Fuite de pétrole : 4.000 m3 dans une réserve naturelle du Sud, fin du pompage

MARSEILLE — Les opérations de pompage en surface de la nappe de pétrole qui s’est propagée vendredi, suite à une fuite dans un oléoduc survenue dans la réserve naturelle de Coussouls de Crau (Bouches-du-Rhône), ont pris fin samedi, a annoncé la préfecture de ce département.

Elles avaient débuté vendredi dans la matinée pour récupérer 4.000 m3 de pétrole brut qui se sont répandus après une fuite sur un oléoduc de la Société du Pipeline Sud-Européen (SPSE) reliant Fos-sur-mer (Bouches-du-Rhône) à l’Allemagne.

Un sondage sera réalisé dimanche matin pour évaluer la hauteur de terre touchée, préalable à l’excavation des 2 hectares de terrain pollué, a indiqué la SPSE.

L’alimentation en eau potable des communes riveraines n’est à ce stade pas menacée, a par ailleurs assuré la préfecture qui précise que les captages publics d’alimentation sont situés à plus de 4 km de la zone polluée.
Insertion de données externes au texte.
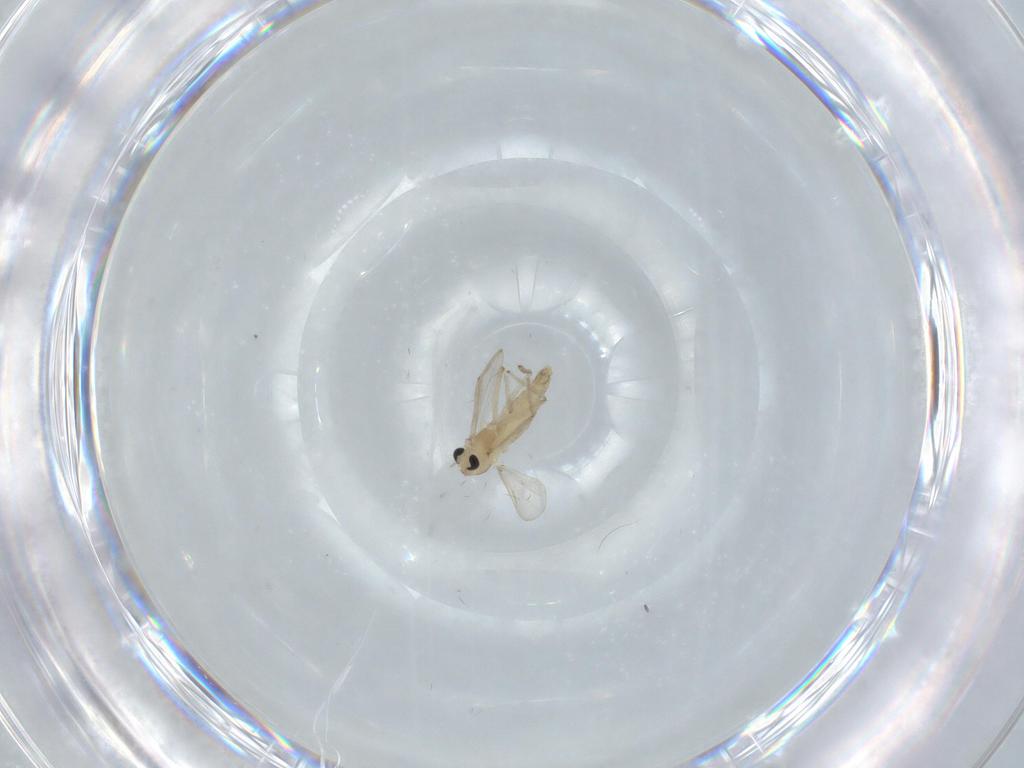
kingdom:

Une analyse qualitative des eaux de la nappe (évaluée à 9 m) doit être effectuée, précise-t-elle.

« Un suivi écologique du chantier est mené conjointement par le Centre d’Etude des Ecosystèmes de Provence (CEEP), gestionnaire de la réserve naturelle nationale, et les services de l’Etat afin de limiter les impacts environnementaux (sol, flore et faune) inhérents aux opérations de dépollution », ajoute la préfecture.

Plusieurs espèces protégées ont d’ores et déjà été touchées par l’incident, notamment le ganga cata (oiseau), le lézard ocellé, le criquet de Crau et le lichen crustacé, affirme la préfecture, selon qui « une évaluation précise des incidences environnementales de cette rupture de canalisation devra être réalisée ».

« On ne laissera pas ce crime écologique impuni », a déclaré Benjamin Kabouche ajoutant que la LPO allait porter plainte une fois l’étendue des dégâts examinée.
« Nous allons prendre le temps d’une analyse juridique fine de la situation parce que dans ces cas de pollution, comme celui (du pétrolier) Erika, il faut tenir en justice pendant cinq ou dix ans », a-t-il expliqué en estimant que « le droit ne passera pas avant un long moment » sur cette pollution du fait « du caractère stratégique de ce projet pour l’Etat ».

Il a également mis en avant la difficulté de « chiffrer les préjudices écologiques touchant le vivant non-commercial ».

« Nous ne sommes pas du tout rassurés sur le tracé de ce pipeline qui traverse la moitié de la France et passe essentiellement par des espaces naturels », a-t-il également indiqué.

Cette fuite rappelle « l’urgence et la nécessité de la mise en place de systèmes de sécurité renforcés, notamment sur des zones situées près du littoral », selon Greeenpeace qui a dénoncé « la piètre prise en compte et gestion des risques industriels en amont par les autorités françaises. »

Le représentant des Bouches-du-Rhône du parti écologiste Cap 21, Achim Gertz, a exprimé sa crainte face aux risques encourus par la « nappe phréatique de 500 km2, unique elle aussi », en raison notamment des pluies annoncées et le ruissellement de ces eaux à travers la terre polluée.

La réserve de Coussouls de Crau, large de 7.400 hectares, et qui s’étend sur sept communes, est la dernière steppe sèche d’Europe. Vendredi, la secrétaire d’Etat à l’Ecologie Chantal Jouanno, venue constater les dégâts sur place, a dénoncé un « vrai désastre écologique ».